Collected data:
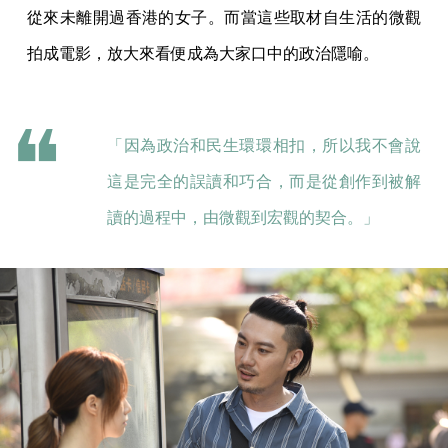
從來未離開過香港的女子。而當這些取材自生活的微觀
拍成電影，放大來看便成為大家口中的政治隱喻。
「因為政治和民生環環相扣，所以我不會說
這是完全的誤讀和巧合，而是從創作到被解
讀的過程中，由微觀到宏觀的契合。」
---
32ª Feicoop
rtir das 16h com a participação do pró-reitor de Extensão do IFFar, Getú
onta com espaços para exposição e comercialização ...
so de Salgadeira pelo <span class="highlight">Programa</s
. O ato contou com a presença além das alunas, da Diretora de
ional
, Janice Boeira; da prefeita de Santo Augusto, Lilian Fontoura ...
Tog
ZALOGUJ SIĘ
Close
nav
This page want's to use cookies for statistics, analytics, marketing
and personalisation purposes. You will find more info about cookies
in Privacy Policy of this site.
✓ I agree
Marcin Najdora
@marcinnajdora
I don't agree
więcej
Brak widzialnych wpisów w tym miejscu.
* * *
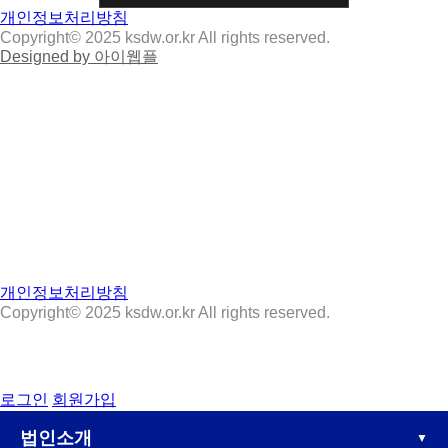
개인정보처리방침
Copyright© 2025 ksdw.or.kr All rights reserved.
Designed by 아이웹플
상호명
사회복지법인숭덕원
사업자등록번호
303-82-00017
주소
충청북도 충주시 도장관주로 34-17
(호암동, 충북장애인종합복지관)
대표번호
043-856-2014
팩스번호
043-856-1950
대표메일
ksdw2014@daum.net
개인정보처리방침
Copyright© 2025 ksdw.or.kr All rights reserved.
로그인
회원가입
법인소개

Task description: The lines above from the one with "拍成電影，放大來看便成為大家口中的政治隱喻。" through the one with "讀的過程中，由微觀到宏觀的契合。」" are to be duplicated exactly, ends included, with nothing added.

Answer below:
拍成電影，放大來看便成為大家口中的政治隱喻。
「因為政治和民生環環相扣，所以我不會說
這是完全的誤讀和巧合，而是從創作到被解
讀的過程中，由微觀到宏觀的契合。」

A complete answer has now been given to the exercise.